Gerald L. Bepko, 1987 - 2003
Gerald Bepko joined the Indiana University faculty at the School of Law-Indianapolis in 1972, becoming a full professor in 1975, associate dean for academic affairs in 1979, and dean of the law school in 1981. In 1986, Bepko was appointed third Chancellor of Indiana University-Purdue University Indianapolis. Bepko led an initiative to unify the various programs of IUPUI by bringing three important schools to the West Michigan Street campus: the Purdue School of Science, the Purdue School of Engineering and Technology, and the IU Herron School of Art. During his tenure, enrollment grew nearly 25% and external support for faculty activities grew from $38 million in 1987 to over $200 million in 2003. 24 new graduate level programs were created with minimal new state funding in fields such as biomedical engineering, information science, bioinformatics, philanthropic studies, and public health. Bepko also led a renewed emphasis on undergraduate education, culminating in the establishment of the University College, which was dedicated in October, 1998 at a ceremony at which the principal speaker was Secretary of Education Richard Riley.

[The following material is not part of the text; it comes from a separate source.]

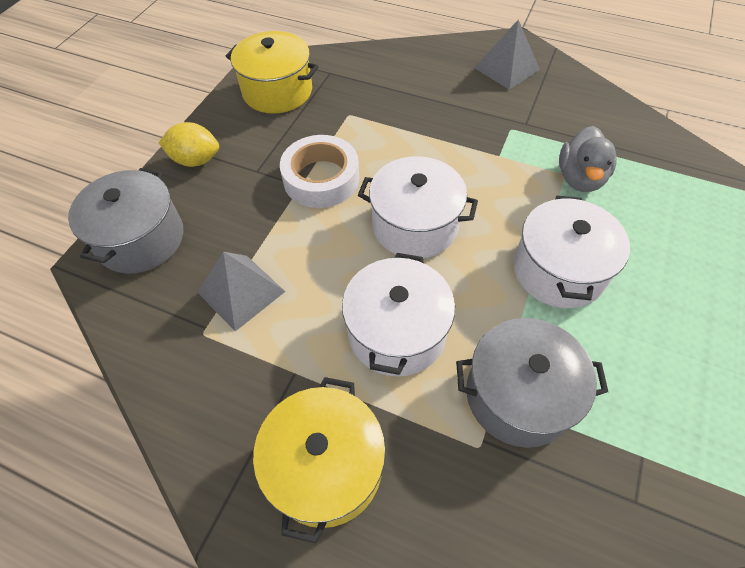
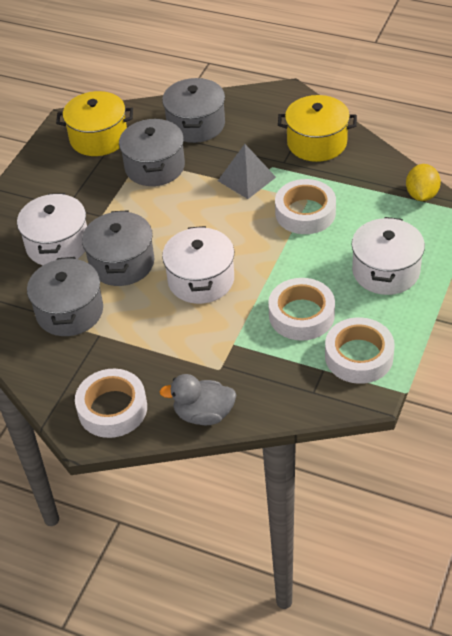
grey pot: 2 -> 4
grey pyramid: 2 -> 1
white tape: 1 -> 4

Glenn Irwin, Jr., M.D., 1973 - 1986
Dr. Glenn Irwin, a native of Roachdale, Indiana, received his B.S. from Indiana Unversity in 1942 and his M.D. degree from IU in 1944 while serving in the U.S. Army. Dr. Irwin was appointed as an instructor in the IU School of Medicine in 1950 (only the third full-time member of the department) and was dean of the school from 1965 to 1973. Dr. Irwin is credited with transforming the campus area into a "real campus" while dean and throughout his chancellorship with the addition of numerous facilities, including the expansion of the IU Medical Center, the Business/SPEA building, School of Law building, Tennis Center, and the Ronald McDonald House. During his chancellorship, IUPUI's visibility and respectability as an academic institution increased dramatically. Enrollment grew from fewer than 17,000 students to more than 23,000, full-time faculty increased from 800 to 1,300, and the operating budget of the university increased from $97 million to $409 million. In 1974, IUPUI received, along with Bloomington, "core campus" status.

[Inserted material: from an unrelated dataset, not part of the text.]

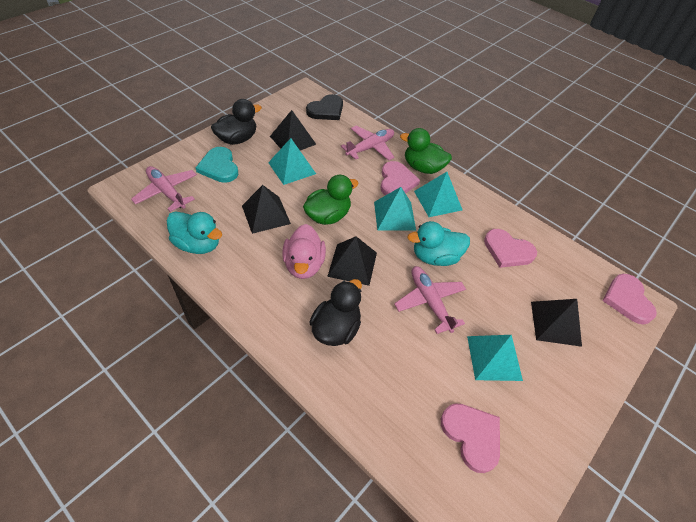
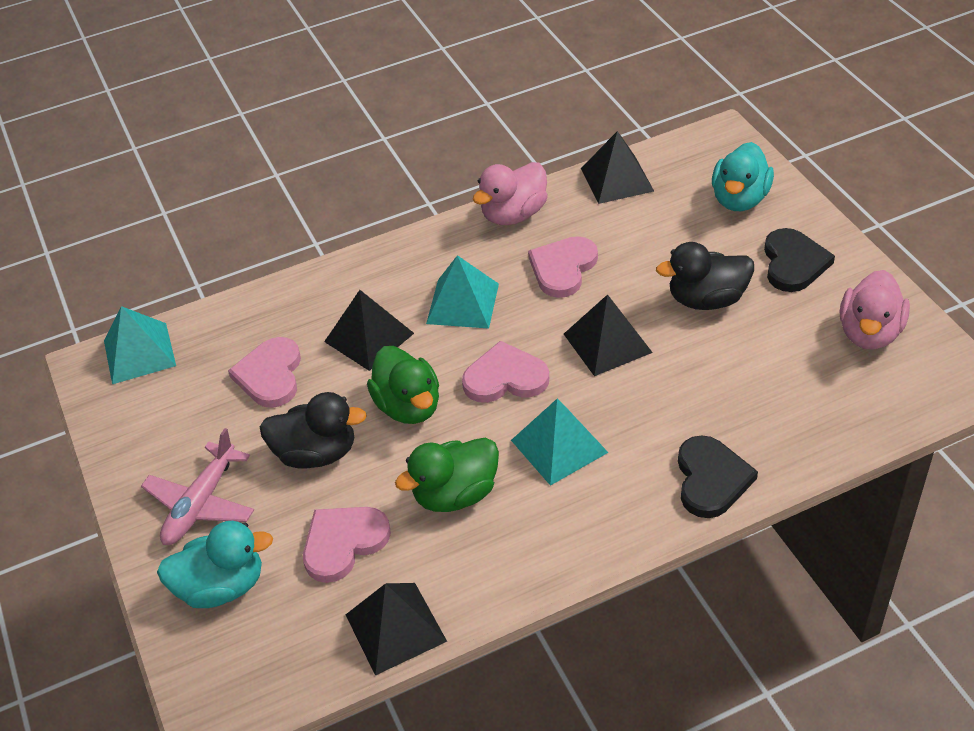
black heart: 1 -> 2
pink duck: 1 -> 2
pink plane: 3 -> 1
turquoise heart: 1 -> 0
turquoise pyramid: 4 -> 3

Maynard K. Hine, D.D.S., 1969 - 1973
Maynard K. Hine
Dr. Maynard Hine was the first chancellor of Indiana University-Purdue University Indianapolis and was the first Hoosier elected president of the American Dental Association. In 1944, Dr. Hine joined the IU dental school as professor and chairman of the Department of Oral Histopathology and Periodontics. The next year, he was appointed dean of the IU School of Dentistry and served from 1945 to 1968. As head of the American Dental Association, he campaigned for flouridation of drinking water and for programs to improve the dental health of underprivleged children. In 1968, he was appointed chancellor of the newly-established IUPUI. He worked with faculties from two seperate universities with separate academic cultures to blend them into one. His leadership during the first years helped build the foundation that has brought IUPUI to its present standing as one of America's top urban universities.